February 05, 2019
It’s only been four years since Amazon spearheaded a paradigm shift in serverless computing with their AWS Lambda service. Today you can focus on value and pay only for the functions you use, saying goodbye to wasted server costs and time-consuming management concerns.
Building off offerings of major cloud providers, a plethora of affordable open source projects that can be used in multi-cloud deployments allows you to juggle affordability with performance in unprecedented ways. The one caveat – security needs must be taken into account from the get-go. But once security needs are accounted for, open source serverless frameworks can completely transform your business’s entire operation.
So take a look at our list of the top 9 most important open source projects that should be on your radar.
Apache OpenWhisk: A key player in the open source serverless ecosystem, backed by IBM. Apache OpenWhisk is easily integrated with other services, and you can continue writing in the language of your choice. For developers who want to begin taking advantage of the unique benefits of serverless platforms, Apache OpenWhisk is particularly useful. Forget about infrastructure and focus on your code.
OpenFaas: An easy-to-use platform for building serverless functions, OpenFaaS highlights its portability and language compatibility. Built around Docker and scalable with demand increases, OpenFaaS will surpass the needs of many developers. A community favorite, OpenFaaS has been starred over 11,000 times on GitHub.

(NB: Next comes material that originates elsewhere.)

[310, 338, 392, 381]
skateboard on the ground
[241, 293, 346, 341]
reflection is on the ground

Gestalt: Motivated by a vision of helping businesses “future proof their cloud applications,” the Gestalt platform is all about preparing companies for the open source cloud-based future awaiting us all. Scalability meets convenience, so get used to lightning quick speeds and enhanced functionality, while staying with your preferred language.
Fission: A leading open source serverless platform for Kubernetes, Fission strives to be the most competitive open source alternative to AWS Lambda. Write functions and map them to triggers to be deployed on all Kubernetes clusters. Use the time that would’ve been drained maintaining a Docker registry to enhance your code.
OpenLambda: Uniquely designed for research purposes, OpenLambda is all about enabling the “exploration of new approaches to serverless computing.” Lacking some of the functionality of other open source projects, OpenLambda can still provide tremendous value to developers even outside a production context.
IronFunctions: An easy-to-use FaaS platform, IronFunctions is written in Go and requires a Docker login. Compatibility was clearly taken into account, and so cross integration with AWS Lambda is straightforward. Developers will appreciate the time IronFunctions frees up – and for free. Write in any language and run it anywhere.
Nuclio: Allows you to process thousands of HTTP requests a second, and is supposedly faster than some commercial and open source competitors. Nuclio can be used with Kubernetes or as an independent Docker container and features many native integrations.
Fn: Backed by Oracle and powered by the team responsible for IronFunctions, Fn is pursuing a “simple yet powerful” vision for open source serverless platforms. Written in Go and native to Docker, Fn allows you to import Lambda functions without being tied to a location. In this sense, it’s user-friendly for both developers and operators.
Kubeless: Another way to forget about infrastructure and focus on what you do best, Kubeless allows you to go completely portable while mirroring the functionality of AWS Lambda. As another open source serverless grounded in Kubernetes, it can be installed easily and run anywhere – plus it makes unique use of Custom Resource Definitions to create functions.
A huge advantage of the open source ecosystem is how cooperation leads to advances at a mind-boggling rate. However, while developers try to keep an eye on security gaps, the reality is that costly holes in the application layer can be missed. Vandium, for example, is a lightweight open source solution to secure serverless functions against some application layer attacks.
Some risks are mitigated with patches when using open source platforms, but the priority, of course, is not to compromise between efficiency, performance, and security. Companies should regularly assess their security posture and apply security measures that are effective but do not hinder performance.